“Do you not like Uncle Roger?” My youngest says, head cocked, her expression razor serious.
How to answer that? When I was growing up in Maryland and Alaska I was just a normal happy kid really no different from all the other kids I knew at the time. But just before junior high school my parents sent me to boarding school in Ireland with my brother, to keep me from ending up in the same trouble as him. I was thrust into an alien environment and singled out for the one thing that made me normal back home: I was American.
When I came home to the States seven years later I felt disconnected and had a hard time relating to anyone, and I hated that. I put on the brave face just as I’d done at boarding school, all the while believing in the notion that if I smiled then the world would smile with me and eventually people would believe that all was right in the world of Richard P. Nixon and then maybe it would be and I’d be normal again.

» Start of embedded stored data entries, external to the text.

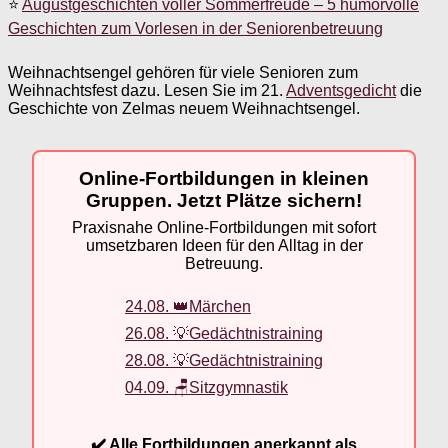
⭐
Augustgeschichten voller Sommerfreude – 5 humorvolle
Geschichten zum Vorlesen in der Seniorenbetreuung
Weihnachtsengel gehören für viele Senioren zum
Weihnachtsfest dazu. Lesen Sie im 21.
Adventsgedicht
die
Geschichte von Zelmas neuem Weihnachtsengel.
Online-Fortbildungen in kleinen
Gruppen. Jetzt Plätze sichern!
Praxisnahe Online-Fortbildungen mit sofort
umsetzbaren Ideen für den Alltag in der
Betreuung.
24.08. 👑Märchen
26.08. 💡Gedächtnistraining
28.08. 💡Gedächtnistraining
04.09. 🪑Sitzgymnastik
✔️ Alle Fortbildungen anerkannt als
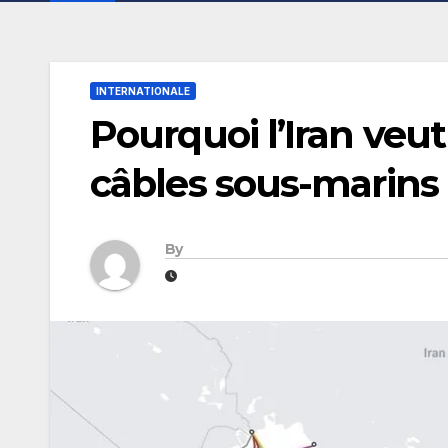
INTERNATIONALE
Pourquoi l’Iran veut
câbles sous-marins
By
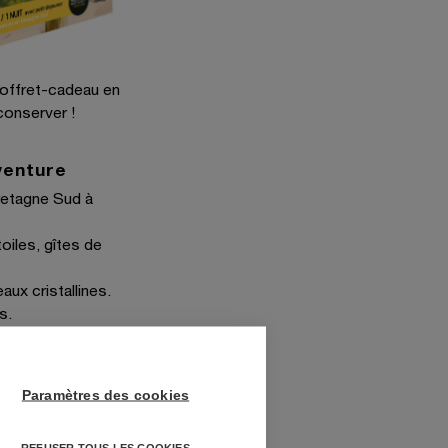
coffret-cadeau en
 conserver !
venture
retagne Sud à
oiles, gîtes de
aux cristallines.
s.
 le patrimoine
Paramètres des cookies
REFUSER TOUS LES COOKIES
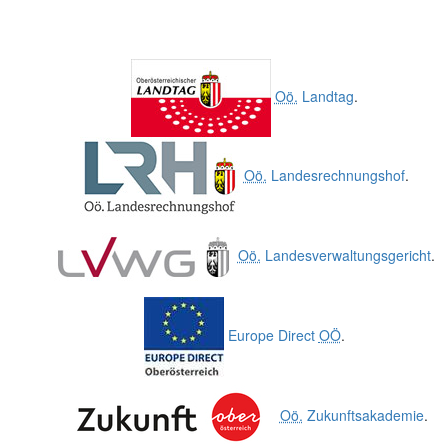
Oö.
Landtag
.
Oö.
Landesrechnungshof
.
Oö.
Landesverwaltungsgericht
.
Europe Direct
OÖ
.
Oö.
Zukunftsakademie
.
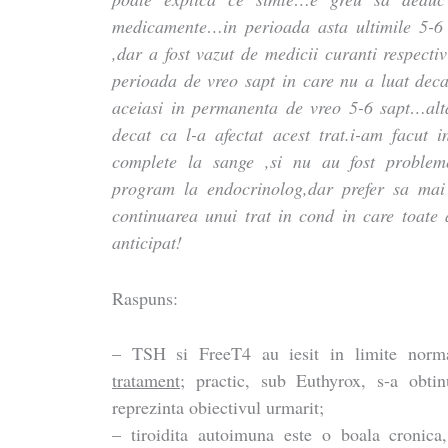
medicamente…in perioada asta ultimile 5-6 
,dar a fost vazut de medicii curanti respecti
perioada de vreo sapt in care nu a luat decat
aceiasi in permanenta de vreo 5-6 sapt…al
decat ca l-a afectat acest trat.i-am facut 
complete la sange ,si nu au fost proble
program la endocrinolog,dar prefer sa mai
continuarea unui trat in cond in care toate 
anticipat!
Raspuns:
– TSH si FreeT4 au iesit in limite norm
tratament
; practic, sub Euthyrox, s-a obt
reprezinta obiectivul urmarit;
– tiroidita autoimuna este o boala cronica, 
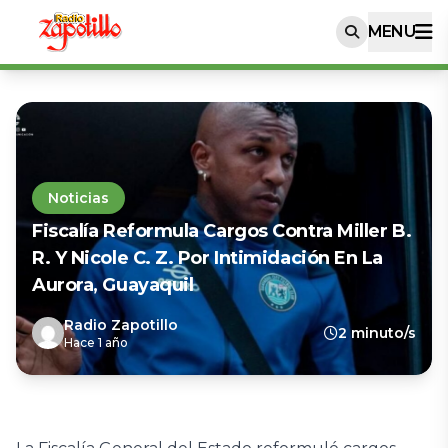
MENU
Noticias
Fiscalía Reformula Cargos Contra Miller B.
R. Y Nicole C. Z. Por Intimidación En La
Aurora, Guayaquil
Radio Zapotillo
2 minuto/s
Hace 1 año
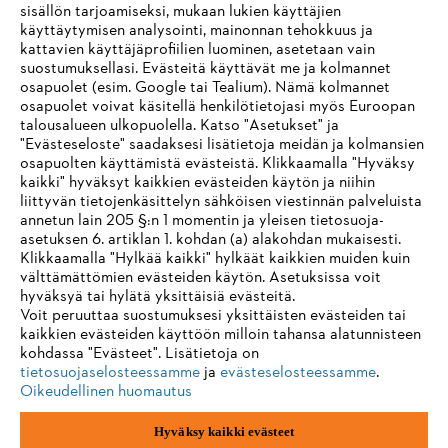
sisällön tarjoamiseksi, mukaan lukien käyttäjien
käyttäytymisen analysointi, mainonnan tehokkuus ja
kattavien käyttäjäprofiilien luominen, asetetaan vain
suostumuksellasi. Evästeitä käyttävät me ja kolmannet
Tietoa toimittajille
osapuolet (esim. Google tai Tealium). Nämä kolmannet
Tuotteet
osapuolet voivat käsitellä henkilötietojasi myös Euroopan
Yhteystiedot
talousalueen ulkopuolella. Katso "Asetukset" ja
Ura
Ilmiantajajärjestelmä
"Evästeseloste" saadaksesi lisätietoja meidän ja kolmansien
osapuolten käyttämistä evästeistä. Klikkaamalla "Hyväksy
kaikki" hyväksyt kaikkien evästeiden käytön ja niihin
liittyvän tietojenkäsittelyn sähköisen viestinnän palveluista
annetun lain 205 §:n 1 momentin ja yleisen tietosuoja-
asetuksen 6. artiklan 1. kohdan (a) alakohdan mukaisesti.
Klikkaamalla "Hylkää kaikki" hylkäät kaikkien muiden kuin
välttämättömien evästeiden käytön. Asetuksissa voit
hyväksyä tai hylätä yksittäisiä evästeitä.
Voit peruuttaa suostumuksesi yksittäisten evästeiden tai
kaikkien evästeiden käyttöön milloin tahansa alatunnisteen
kohdassa "Evästeet". Lisätietoja on
tietosuojaselosteessamme
ja
evästeselosteessamme
.
Oikeudellinen huomautus
Hyväksy kaikki evästeet
Jälki
Yksityisyyden suoja
Evästetiedot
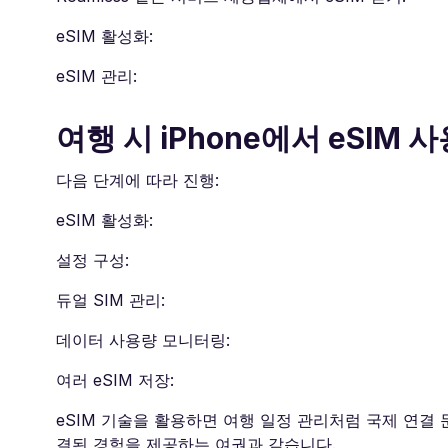
eSIM 활성화:
eSIM 관리:
여행 시 iPhone에서 eSIM
다음 단계에 따라 진행:
eSIM 활성화:
설정 구성:
듀얼 SIM 관리:
데이터 사용량 모니터링:
여러 eSIM 저장:
eSIM 기술을 활용하면 여행 일정 관리처럼 국제 연결 
결된 경험을 제공하는 여권과 같습니다.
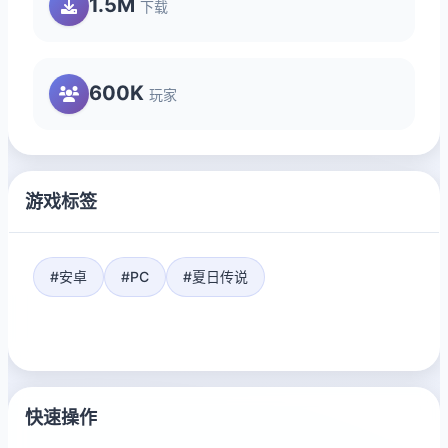
1.5M
下载
600K
玩家
游戏标签
#安卓
#PC
#夏日传说
快速操作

I had changed and I hated that, too.
What caused the change? The bullying? The war? Being so alone far from home? All the traveling? For so long I felt like the biggest wuss for not knowing and getting over whatever it was and I couldn’t tell anyone for fear they wouldn’t understand and think I was just weird. Wanda understood, though, the moment when we were making out in my parents’ living room while they were away in Europe and I suddenly pulled her from the couch to the floor and shielded her from the machine gun fire that some disc jockey played on the radio.
“Of course I like your Uncle Roger,” I say. “I just wish…” my voice trails off and I bite my lip and smile as I suddenly remember what Dad used to say about wishes and horses and beggars riding. “It’s a long story.”